What’s remarkable about IoTroop is how powerless we seem to feel we are to stop it. After all, IoTroop is not actually a hurricane. We’re not at the mercy of nature here—we’re merely at the mercy of the devices that we ourselves have manufactured, purchased, and failed to protect. To their credit, many of the vendors whose devices are being compromised have released software patches to fix the vulnerabilities that IoTroop is exploiting. (If you’re wondering whether your devices may be vulnerable, Check Point provides a list of all the vendors and products it has identified being recruited by IoTroop, and Brian Krebs provides links to several of those vendors’ security updates and advisories for the relevant vulnerabilities.)

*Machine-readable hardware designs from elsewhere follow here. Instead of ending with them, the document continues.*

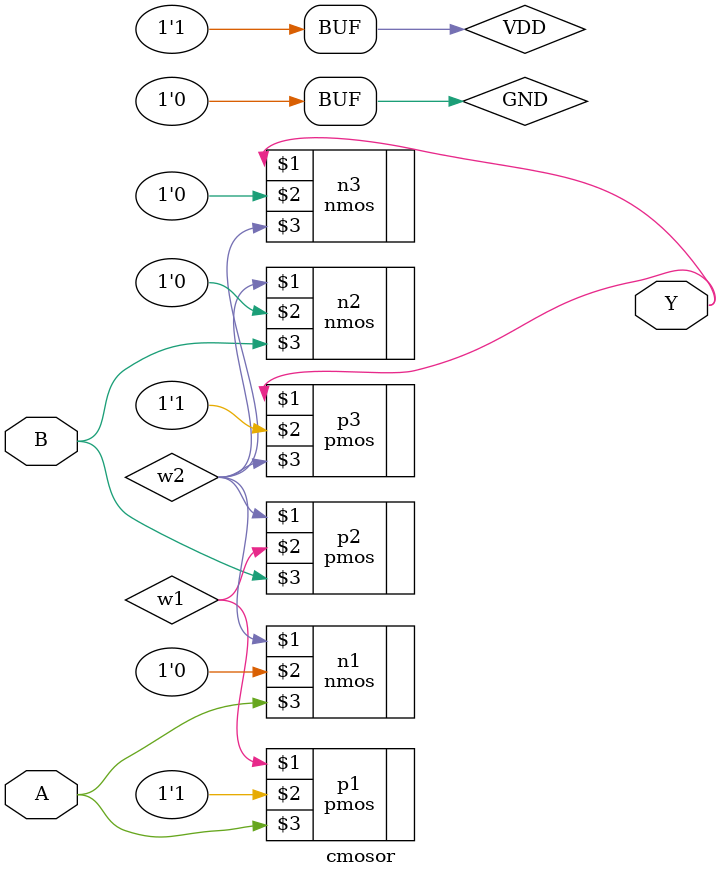
<source format=v>
`timescale 1ns / 1ps
module cmosor (Y, A, B);
input A, B; 
output Y;
wire w1,w2;
supply0 GND;
supply1 VDD;

//nor (Y, A, B);
pmos p1 (w1, VDD, A);
pmos p2 (w2, w1, B);
nmos n1 (w2, GND,A );
nmos n2 (w2, GND, B);
//or = ~nor
pmos p3 (Y, VDD, w2);
nmos n3 (Y, GND, w2);
endmodule


</source>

According to both Check Point and Netlab 360, the IoTroop malware is still being updated and revised by its authors. So patching existing vulnerabilities won’t necessarily stop the bot’s creators from taking advantage of new ones—but, frankly, they probably won’t need to. Trying to get people to care about whether their wireless IP cameras or routers are vulnerable or compromised is simply a losing battle, especially when there are no ill effects or dramatic attacks to point to (yet). It’s hard enough to get people to care about whether their personal computers or phones are secure. Anyone who won’t bother to download a security update on their phone or laptop, even with alerts popping up at them on a daily basis, is probably not going to download an update for the wireless router that only think about when it stops working.
So if we really wanted to clean up IoTroop and stop it in its tracks, we would take all of those devices offline before they had a chance to take us offline. We would look to the internet service providers that can monitor traffic patterns and identify compromised machines reporting to bot command-and-control and ask them to cut off service to affected devices until they had been patched. It would make people furious—but that would be the point. It would get their attention and force them to figure out which devices in their homes were infected and what to do to fix them. It would even be the rare circumstance where the fact that there is almost no competition among ISPs might serve as an advantage: They wouldn’t have to fear losing customers.
Needless to say, this will never happen. And perhaps that’s for the best—cutting off internet service to millions of infected devices might be every bit as damaging and disruptive as an IoTroop denial-of-service attack. But just because we’re not willing to go to the lengths necessary to fix this growing threat doesn’t mean it’s unstoppable. And at some point, somewhere down the road after witnessing even bigger, more damaging attacks, we may decide that the high price of remediation is well worth it.